SUPPLIED INFORMATION:
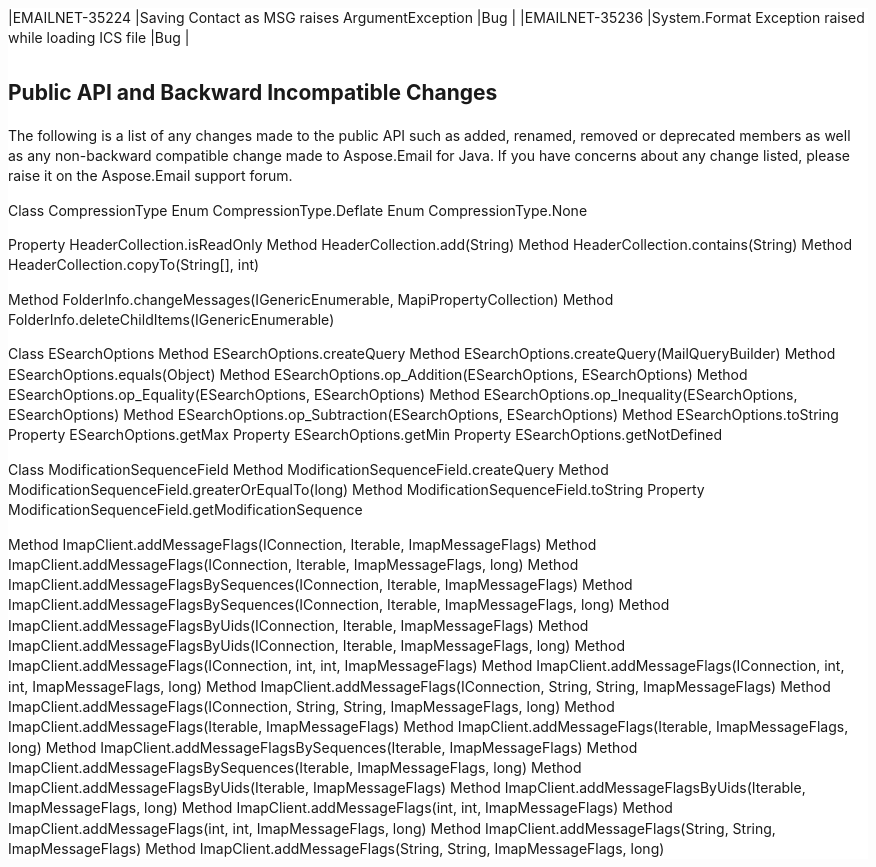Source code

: |EMAILNET-35224 |Saving Contact as MSG raises ArgumentException |Bug |
|EMAILNET-35236 |System.Format Exception raised while loading ICS file |Bug |
## **Public API and Backward Incompatible Changes**
The following is a list of any changes made to the public API such as added, renamed, removed or deprecated members as well as any non-backward compatible change made to Aspose.Email for Java. If you have concerns about any change listed, please raise it on the Aspose.Email support forum.

Class CompressionType
Enum CompressionType.Deflate
Enum CompressionType.None

Property HeaderCollection.isReadOnly
Method HeaderCollection.add(String)
Method HeaderCollection.contains(String)
Method HeaderCollection.copyTo(String[], int)

Method FolderInfo.changeMessages(IGenericEnumerable<String>, MapiPropertyCollection)
Method FolderInfo.deleteChildItems(IGenericEnumerable<String>)

Class ESearchOptions
Method ESearchOptions.createQuery
Method ESearchOptions.createQuery(MailQueryBuilder)
Method ESearchOptions.equals(Object)
Method ESearchOptions.op_Addition(ESearchOptions, ESearchOptions)
Method ESearchOptions.op_Equality(ESearchOptions, ESearchOptions)
Method ESearchOptions.op_Inequality(ESearchOptions, ESearchOptions)
Method ESearchOptions.op_Subtraction(ESearchOptions, ESearchOptions)
Method ESearchOptions.toString
Property ESearchOptions.getMax
Property ESearchOptions.getMin
Property ESearchOptions.getNotDefined

Class ModificationSequenceField
Method ModificationSequenceField.createQuery
Method ModificationSequenceField.greaterOrEqualTo(long)
Method ModificationSequenceField.toString
Property ModificationSequenceField.getModificationSequence

Method ImapClient.addMessageFlags(IConnection, Iterable<ImapMessageInfo>, ImapMessageFlags)
Method ImapClient.addMessageFlags(IConnection, Iterable<ImapMessageInfo>, ImapMessageFlags, long)
Method ImapClient.addMessageFlagsBySequences(IConnection, Iterable<Integer>, ImapMessageFlags)
Method ImapClient.addMessageFlagsBySequences(IConnection, Iterable<Integer>, ImapMessageFlags, long)
Method ImapClient.addMessageFlagsByUids(IConnection, Iterable<String>, ImapMessageFlags)
Method ImapClient.addMessageFlagsByUids(IConnection, Iterable<String>, ImapMessageFlags, long)
Method ImapClient.addMessageFlags(IConnection, int, int, ImapMessageFlags)
Method ImapClient.addMessageFlags(IConnection, int, int, ImapMessageFlags, long)
Method ImapClient.addMessageFlags(IConnection, String, String, ImapMessageFlags)
Method ImapClient.addMessageFlags(IConnection, String, String, ImapMessageFlags, long)
Method ImapClient.addMessageFlags(Iterable<ImapMessageInfo>, ImapMessageFlags)
Method ImapClient.addMessageFlags(Iterable<ImapMessageInfo>, ImapMessageFlags, long)
Method ImapClient.addMessageFlagsBySequences(Iterable<Integer>, ImapMessageFlags)
Method ImapClient.addMessageFlagsBySequences(Iterable<Integer>, ImapMessageFlags, long)
Method ImapClient.addMessageFlagsByUids(Iterable<String>, ImapMessageFlags)
Method ImapClient.addMessageFlagsByUids(Iterable<String>, ImapMessageFlags, long)
Method ImapClient.addMessageFlags(int, int, ImapMessageFlags)
Method ImapClient.addMessageFlags(int, int, ImapMessageFlags, long)
Method ImapClient.addMessageFlags(String, String, ImapMessageFlags)
Method ImapClient.addMessageFlags(String, String, ImapMessageFlags, long)
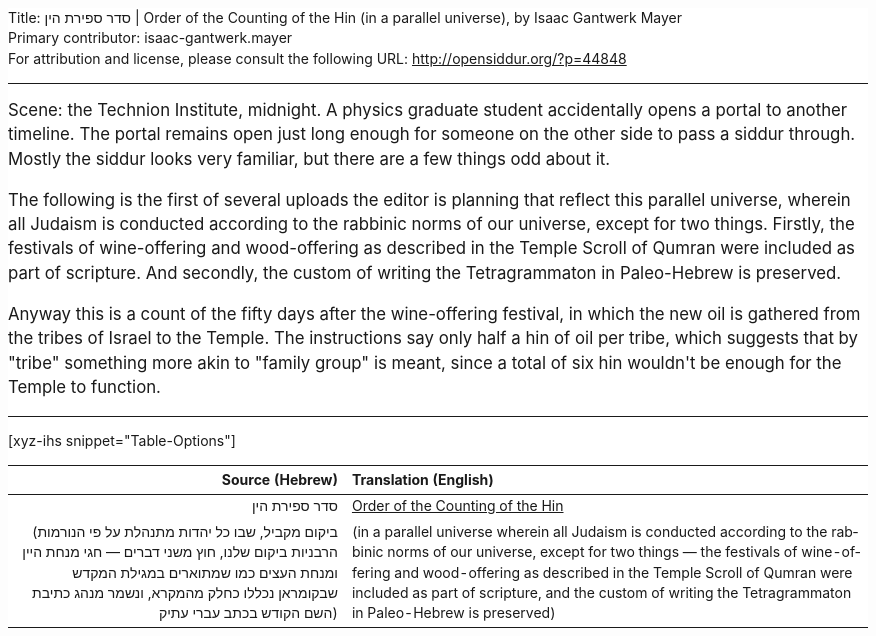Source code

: <html>
<head></head>
<body>
Title: סדר ספירת הין | Order of the Counting of the Hin (in a parallel universe), by Isaac Gantwerk Mayer<br />
Primary contributor: isaac-gantwerk.mayer<br />
For attribution and license, please consult the following URL: <a href="http://opensiddur.org/?p=44848">http://opensiddur.org/?p=44848</a>
<p />
<hr />

<div class="english" lang="en" style="font-size: 1.2em;">
Scene: the Technion Institute, midnight. A physics graduate student accidentally opens a portal to another timeline. The portal remains open just long enough for someone on the other side to pass a siddur through. Mostly the siddur looks very familiar, but there are a few things odd about it.

The following is the first of several uploads the editor is planning that reflect this parallel universe, wherein all Judaism is conducted according to the rabbinic norms of our universe, except for two things. Firstly, the festivals of wine-offering and wood-offering as described in the Temple Scroll of Qumran were included as part of scripture. And secondly, the custom of writing the Tetragrammaton in Paleo-Hebrew is preserved.

Anyway this is a count of the fifty days after the wine-offering festival, in which the new oil is gathered from the tribes of Israel to the Temple. The instructions say only half a hin of oil per tribe, which suggests that by "tribe" something more akin to "family group" is meant, since a total of six hin wouldn't be enough for the Temple to function.
</div>

<hr />

[xyz-ihs snippet="Table-Options"]<table style="margin-left: auto; margin-right: auto;" class="draggable">
<thead><tr><th id="x" style="text-align: right;">Source (Hebrew)</th><th style="text-align: left;">Translation (English)</th></tr></thead>
<tbody>
<tr><td style="vertical-align:top;">
<div class="liturgy" lang="he" style="text-align: right;">
סדר ספירת הין
</div></td>

<td style="vertical-align:top;">
<div class="english" lang="en" style="text-align: left;">
<u>Order of the Counting of the Hin</u>
</div></td></tr>


<tr><td style="vertical-align:top;">
<div class="liturgy" lang="he" style="text-align: right;">
<span class="instruction">(ביקום מקביל, שבו כל יהדות מתנהלת על פי הנורמות הרבניות ביקום שלנו, חוץ משני דברים — חגי מנחת היין ומנחת העצים כמו שמתוארים במגילת המקדש שבקומראן נכללו כחלק מהמקרא, ונשמר מנהג כתיבת השם הקודש בכתב עברי עתיק)</span>
</div></td>

<td style="vertical-align:top;">
<div class="english" lang="en" style="text-align: left;">
<span class="instruction">(in a parallel universe wherein all Judaism is conducted according to the rabbinic norms of our universe, except for two things — the festivals of wine-offering and wood-offering as described in the Temple Scroll of Qumran were included as part of scripture, and the custom of writing the Tetragrammaton in Paleo-Hebrew is preserved)</span>
</div></td></tr>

REQUIREMENT:
Please give the number of lines in the data above that hold "part", and write nothing else.

TASK RESULT:
2